AuAll: Were you eligible to exercise a clause in your contract granting reversion rights?
DC: There is a clause in the contract entitled “Reversion of Rights,” that seems to be entirely conditional upon the book being “declared out of print in the United States” plus 90 days after such declaration. I did not appeal to this clause of the contract when I wrote requesting reversion.
AuAll: Did you face any obstacles in getting your rights back? Is there anything you wish you’d known going into the process?
DC: I did not face any obstacles. I received communication back from my request within a week, as I recall, and the official reversion of rights within about a month. The persons with whom I had communication regarding reversion were all cordial and easy to work with. There is nothing I would have preferred doing differently regarding the process.
AuAll: What advice do you have for other authors who might want to pursue a reversion of rights?
DC: There are several different circumstances that need to be taken into account.
Before the contract is signed, by all means try to have a reversion of rights included in the contract. Do some research and have some alternative models at hand for how it might be worded. Do take the publisher’s interests into account and, if possible, provide reasons for reversion that not only will be understandable to the publisher but also make it attractive to them. Be prepared to go to another publisher. It would be best if you have another acceptance offer in hand, or at least the strong likelihood of one.
After publication, a reversion of rights, in a situation where there is not a strong reversion of rights clause with clear conditions that are met, there should be no problem. If there is no such clause, then you would need to establish that it would be in the publisher’s best interest to revert the rights to you—which could be a very tall order, unless the future prospect of sales, etc., is very dim, as was the case for me.
AuAll: How has the reversion helped you? What have you been able to do with your book since reversion?

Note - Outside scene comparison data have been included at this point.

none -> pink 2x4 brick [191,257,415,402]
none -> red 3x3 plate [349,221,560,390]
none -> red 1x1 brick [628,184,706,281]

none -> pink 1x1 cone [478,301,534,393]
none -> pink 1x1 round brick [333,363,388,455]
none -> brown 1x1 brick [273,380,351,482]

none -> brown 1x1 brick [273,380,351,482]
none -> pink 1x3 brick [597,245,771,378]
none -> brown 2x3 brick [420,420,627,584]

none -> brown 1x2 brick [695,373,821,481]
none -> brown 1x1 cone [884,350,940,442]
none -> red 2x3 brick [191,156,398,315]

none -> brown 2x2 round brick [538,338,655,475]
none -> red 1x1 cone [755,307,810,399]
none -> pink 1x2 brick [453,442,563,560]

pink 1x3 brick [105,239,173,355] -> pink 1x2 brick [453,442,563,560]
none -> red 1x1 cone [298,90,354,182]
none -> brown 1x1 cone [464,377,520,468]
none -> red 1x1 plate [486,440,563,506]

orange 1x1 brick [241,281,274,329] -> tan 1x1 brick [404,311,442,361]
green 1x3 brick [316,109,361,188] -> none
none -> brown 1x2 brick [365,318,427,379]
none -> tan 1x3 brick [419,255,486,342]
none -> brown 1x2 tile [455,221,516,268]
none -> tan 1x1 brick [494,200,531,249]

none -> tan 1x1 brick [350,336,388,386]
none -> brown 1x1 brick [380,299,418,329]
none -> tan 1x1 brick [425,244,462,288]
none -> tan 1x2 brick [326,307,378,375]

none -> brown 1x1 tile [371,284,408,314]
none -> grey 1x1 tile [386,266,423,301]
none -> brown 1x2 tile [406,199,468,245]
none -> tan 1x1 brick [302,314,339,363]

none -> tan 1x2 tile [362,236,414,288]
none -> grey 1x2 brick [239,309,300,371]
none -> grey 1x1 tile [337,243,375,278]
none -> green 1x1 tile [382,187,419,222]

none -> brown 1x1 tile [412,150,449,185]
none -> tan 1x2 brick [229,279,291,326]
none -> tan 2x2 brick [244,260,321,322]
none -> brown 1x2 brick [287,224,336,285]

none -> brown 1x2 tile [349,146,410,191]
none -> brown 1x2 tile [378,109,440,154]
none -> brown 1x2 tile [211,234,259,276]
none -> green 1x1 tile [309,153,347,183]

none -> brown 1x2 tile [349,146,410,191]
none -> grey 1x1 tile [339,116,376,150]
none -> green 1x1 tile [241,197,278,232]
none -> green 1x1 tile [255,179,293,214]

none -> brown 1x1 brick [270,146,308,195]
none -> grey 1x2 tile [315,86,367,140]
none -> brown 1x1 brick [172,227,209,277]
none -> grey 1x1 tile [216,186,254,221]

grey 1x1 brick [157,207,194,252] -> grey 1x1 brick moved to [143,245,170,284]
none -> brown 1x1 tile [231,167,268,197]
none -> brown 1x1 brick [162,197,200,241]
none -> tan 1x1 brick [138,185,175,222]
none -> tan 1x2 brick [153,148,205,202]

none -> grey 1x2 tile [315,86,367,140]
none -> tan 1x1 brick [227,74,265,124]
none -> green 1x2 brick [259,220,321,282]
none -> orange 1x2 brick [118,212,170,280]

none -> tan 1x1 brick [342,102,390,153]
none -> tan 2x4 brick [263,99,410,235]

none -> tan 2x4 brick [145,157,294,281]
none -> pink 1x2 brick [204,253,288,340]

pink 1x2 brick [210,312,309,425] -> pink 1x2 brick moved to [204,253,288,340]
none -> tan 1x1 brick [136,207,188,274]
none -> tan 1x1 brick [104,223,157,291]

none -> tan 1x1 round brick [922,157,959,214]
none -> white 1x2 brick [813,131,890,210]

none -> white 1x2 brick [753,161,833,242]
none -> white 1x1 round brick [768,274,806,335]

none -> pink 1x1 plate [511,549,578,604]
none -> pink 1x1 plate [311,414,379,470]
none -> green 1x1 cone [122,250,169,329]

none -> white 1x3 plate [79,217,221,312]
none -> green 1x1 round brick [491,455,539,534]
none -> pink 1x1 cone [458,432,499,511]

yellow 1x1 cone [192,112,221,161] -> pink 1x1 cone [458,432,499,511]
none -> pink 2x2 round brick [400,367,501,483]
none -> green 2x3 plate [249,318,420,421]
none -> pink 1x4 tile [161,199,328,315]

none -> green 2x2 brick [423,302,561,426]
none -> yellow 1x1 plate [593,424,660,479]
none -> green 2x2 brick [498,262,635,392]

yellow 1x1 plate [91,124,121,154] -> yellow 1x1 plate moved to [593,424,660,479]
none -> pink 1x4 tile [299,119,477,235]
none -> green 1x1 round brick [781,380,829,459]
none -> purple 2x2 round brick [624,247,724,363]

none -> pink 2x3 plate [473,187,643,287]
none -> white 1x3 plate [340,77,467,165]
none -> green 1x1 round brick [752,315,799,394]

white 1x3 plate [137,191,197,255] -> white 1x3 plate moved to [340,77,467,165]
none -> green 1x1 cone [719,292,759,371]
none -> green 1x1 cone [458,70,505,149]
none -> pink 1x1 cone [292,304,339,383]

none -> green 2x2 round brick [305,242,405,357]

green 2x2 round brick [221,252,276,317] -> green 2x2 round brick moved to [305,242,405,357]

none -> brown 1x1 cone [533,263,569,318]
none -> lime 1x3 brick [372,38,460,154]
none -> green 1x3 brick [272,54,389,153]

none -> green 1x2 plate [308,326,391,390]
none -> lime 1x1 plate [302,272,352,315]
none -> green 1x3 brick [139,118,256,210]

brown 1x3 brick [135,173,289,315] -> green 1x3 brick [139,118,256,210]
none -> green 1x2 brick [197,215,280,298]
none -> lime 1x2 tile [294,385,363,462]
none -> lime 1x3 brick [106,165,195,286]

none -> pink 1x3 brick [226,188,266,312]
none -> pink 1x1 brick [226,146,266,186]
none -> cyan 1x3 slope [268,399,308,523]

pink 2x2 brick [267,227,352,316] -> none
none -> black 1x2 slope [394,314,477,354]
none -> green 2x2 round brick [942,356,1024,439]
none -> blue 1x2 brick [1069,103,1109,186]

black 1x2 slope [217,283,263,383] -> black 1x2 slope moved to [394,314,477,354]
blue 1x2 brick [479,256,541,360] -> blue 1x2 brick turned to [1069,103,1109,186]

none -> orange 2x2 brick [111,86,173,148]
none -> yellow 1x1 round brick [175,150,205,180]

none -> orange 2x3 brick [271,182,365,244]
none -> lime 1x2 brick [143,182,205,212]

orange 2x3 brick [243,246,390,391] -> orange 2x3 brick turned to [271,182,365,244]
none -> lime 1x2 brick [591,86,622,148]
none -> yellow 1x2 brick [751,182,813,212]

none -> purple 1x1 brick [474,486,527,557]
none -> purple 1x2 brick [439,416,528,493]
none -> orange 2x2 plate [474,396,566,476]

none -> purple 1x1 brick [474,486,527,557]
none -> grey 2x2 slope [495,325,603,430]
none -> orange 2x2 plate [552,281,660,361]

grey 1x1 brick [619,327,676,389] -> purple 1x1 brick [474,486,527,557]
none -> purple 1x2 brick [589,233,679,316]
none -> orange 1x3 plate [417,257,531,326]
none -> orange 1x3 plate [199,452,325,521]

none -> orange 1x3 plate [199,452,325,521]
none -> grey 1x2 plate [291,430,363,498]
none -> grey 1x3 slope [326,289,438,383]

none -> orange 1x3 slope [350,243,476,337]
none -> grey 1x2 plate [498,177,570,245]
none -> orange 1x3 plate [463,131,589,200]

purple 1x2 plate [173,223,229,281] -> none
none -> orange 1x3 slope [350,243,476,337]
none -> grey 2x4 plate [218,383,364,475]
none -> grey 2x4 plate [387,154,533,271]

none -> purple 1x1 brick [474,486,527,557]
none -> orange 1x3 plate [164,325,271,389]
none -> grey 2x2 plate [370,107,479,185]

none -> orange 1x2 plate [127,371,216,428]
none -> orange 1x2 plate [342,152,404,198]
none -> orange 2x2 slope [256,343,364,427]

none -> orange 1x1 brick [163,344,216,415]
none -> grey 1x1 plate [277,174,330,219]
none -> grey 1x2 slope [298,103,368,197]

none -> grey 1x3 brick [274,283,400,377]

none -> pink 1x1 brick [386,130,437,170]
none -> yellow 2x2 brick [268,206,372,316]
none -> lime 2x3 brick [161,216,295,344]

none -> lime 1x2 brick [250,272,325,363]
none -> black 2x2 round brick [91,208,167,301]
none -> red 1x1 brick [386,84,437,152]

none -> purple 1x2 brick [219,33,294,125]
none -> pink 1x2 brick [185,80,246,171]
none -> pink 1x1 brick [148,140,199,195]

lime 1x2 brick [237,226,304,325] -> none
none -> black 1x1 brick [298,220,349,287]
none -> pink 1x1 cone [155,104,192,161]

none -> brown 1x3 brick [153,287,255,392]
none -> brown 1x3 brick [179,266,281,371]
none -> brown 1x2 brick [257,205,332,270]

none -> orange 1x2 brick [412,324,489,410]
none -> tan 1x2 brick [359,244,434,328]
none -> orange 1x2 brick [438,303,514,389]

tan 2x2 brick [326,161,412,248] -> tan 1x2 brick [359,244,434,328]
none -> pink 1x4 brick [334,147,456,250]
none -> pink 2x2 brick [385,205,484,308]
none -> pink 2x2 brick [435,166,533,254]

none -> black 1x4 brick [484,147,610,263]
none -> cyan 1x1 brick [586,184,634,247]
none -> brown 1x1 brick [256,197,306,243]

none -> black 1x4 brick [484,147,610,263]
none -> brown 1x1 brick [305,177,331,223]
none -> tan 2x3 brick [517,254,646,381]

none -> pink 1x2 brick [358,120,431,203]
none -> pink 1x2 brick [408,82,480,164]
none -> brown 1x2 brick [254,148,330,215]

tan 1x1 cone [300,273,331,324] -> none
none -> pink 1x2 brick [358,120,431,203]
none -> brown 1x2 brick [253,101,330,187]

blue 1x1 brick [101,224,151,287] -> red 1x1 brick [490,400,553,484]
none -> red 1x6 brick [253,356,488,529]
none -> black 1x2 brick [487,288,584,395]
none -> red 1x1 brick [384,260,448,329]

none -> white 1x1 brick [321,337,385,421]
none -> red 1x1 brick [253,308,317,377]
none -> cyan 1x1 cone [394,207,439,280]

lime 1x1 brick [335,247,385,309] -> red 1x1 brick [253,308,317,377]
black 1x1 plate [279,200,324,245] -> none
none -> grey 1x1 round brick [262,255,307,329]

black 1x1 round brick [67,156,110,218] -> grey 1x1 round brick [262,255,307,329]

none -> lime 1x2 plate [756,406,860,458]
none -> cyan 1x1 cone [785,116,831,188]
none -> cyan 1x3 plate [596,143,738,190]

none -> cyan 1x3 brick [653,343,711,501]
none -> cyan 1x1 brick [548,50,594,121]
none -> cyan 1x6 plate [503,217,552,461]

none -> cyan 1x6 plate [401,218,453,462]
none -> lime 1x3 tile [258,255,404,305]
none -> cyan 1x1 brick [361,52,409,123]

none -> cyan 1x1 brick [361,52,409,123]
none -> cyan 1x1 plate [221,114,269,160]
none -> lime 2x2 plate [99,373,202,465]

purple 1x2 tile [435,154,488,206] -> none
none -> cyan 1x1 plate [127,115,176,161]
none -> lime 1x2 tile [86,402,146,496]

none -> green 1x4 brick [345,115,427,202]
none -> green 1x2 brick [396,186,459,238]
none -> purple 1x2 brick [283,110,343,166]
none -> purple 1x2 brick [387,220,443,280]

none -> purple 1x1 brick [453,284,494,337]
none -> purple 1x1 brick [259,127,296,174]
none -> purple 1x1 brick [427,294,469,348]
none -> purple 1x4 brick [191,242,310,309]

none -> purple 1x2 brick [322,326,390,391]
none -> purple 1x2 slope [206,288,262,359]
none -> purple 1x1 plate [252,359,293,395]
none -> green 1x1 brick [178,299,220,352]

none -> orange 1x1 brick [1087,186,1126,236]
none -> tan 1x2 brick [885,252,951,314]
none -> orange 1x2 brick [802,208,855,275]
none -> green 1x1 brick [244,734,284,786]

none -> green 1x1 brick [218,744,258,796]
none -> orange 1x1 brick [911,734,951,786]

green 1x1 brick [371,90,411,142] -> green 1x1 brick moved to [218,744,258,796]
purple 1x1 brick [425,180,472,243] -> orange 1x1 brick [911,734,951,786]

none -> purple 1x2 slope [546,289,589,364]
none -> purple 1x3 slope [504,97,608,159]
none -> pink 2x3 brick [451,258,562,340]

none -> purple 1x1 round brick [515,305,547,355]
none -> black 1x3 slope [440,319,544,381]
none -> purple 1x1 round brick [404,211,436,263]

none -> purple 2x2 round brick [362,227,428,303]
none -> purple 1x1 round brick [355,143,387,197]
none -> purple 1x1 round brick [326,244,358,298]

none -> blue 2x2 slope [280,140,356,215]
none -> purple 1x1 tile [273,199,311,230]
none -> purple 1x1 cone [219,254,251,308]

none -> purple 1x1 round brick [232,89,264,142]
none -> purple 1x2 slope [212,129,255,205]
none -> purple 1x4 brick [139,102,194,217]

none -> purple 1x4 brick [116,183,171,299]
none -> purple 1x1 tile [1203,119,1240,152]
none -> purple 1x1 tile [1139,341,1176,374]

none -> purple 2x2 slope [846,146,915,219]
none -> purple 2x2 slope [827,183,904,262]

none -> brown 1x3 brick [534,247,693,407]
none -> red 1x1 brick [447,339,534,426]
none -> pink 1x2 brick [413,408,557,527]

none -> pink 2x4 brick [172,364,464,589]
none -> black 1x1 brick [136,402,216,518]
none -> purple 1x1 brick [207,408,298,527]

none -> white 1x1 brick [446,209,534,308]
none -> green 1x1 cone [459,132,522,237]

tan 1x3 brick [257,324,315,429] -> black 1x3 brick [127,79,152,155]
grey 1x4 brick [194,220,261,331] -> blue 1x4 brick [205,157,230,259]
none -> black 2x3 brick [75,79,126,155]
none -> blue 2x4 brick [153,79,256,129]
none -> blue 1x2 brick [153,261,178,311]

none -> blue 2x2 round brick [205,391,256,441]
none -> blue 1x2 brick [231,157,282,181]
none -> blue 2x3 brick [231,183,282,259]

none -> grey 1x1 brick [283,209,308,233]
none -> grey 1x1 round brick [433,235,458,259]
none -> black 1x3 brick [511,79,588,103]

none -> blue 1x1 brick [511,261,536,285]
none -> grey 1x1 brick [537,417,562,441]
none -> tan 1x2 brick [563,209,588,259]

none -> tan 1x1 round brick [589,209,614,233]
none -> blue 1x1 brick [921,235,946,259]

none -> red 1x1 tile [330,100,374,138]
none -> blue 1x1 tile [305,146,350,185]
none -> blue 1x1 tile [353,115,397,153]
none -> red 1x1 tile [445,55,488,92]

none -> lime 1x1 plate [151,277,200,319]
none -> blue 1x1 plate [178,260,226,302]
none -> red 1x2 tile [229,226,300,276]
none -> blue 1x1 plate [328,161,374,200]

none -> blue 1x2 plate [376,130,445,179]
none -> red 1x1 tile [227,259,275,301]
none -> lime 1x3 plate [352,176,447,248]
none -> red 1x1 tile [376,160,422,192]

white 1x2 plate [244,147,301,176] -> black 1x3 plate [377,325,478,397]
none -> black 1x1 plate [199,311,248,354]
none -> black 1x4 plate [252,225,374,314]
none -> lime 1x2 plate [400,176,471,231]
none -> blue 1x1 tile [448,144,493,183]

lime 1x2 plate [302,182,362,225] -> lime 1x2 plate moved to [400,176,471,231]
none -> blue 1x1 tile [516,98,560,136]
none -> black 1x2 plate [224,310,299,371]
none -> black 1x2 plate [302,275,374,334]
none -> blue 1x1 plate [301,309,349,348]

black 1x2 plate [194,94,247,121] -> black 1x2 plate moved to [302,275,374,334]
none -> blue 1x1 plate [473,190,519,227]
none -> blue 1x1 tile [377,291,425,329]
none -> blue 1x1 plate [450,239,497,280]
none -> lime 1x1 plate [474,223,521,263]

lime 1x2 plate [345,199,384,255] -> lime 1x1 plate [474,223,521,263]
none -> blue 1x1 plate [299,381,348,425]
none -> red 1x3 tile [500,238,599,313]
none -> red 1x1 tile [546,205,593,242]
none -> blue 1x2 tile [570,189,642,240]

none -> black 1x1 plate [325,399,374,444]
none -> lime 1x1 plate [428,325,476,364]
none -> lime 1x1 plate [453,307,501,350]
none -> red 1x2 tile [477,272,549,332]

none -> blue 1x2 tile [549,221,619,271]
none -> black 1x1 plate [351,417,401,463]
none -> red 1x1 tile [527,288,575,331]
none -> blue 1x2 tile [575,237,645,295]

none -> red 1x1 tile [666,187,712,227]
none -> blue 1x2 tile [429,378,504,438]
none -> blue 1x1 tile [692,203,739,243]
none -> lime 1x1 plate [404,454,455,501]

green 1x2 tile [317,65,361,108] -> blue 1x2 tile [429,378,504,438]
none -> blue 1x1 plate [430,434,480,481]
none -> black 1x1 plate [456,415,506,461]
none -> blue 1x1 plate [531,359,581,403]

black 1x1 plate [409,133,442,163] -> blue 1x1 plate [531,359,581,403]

DC: Reversion has given me freedom to do what I want with Six Ways of Being Religious, including publishing it myself, and possibly finding another publisher. Currently, I have chosen to have it digitized and published on my university’s digital commons.
Since doing so, it has been downloaded more than 500 times in many different countries around the world. I am considering offering print-on-demand and possibly an ebook version, both for a small price.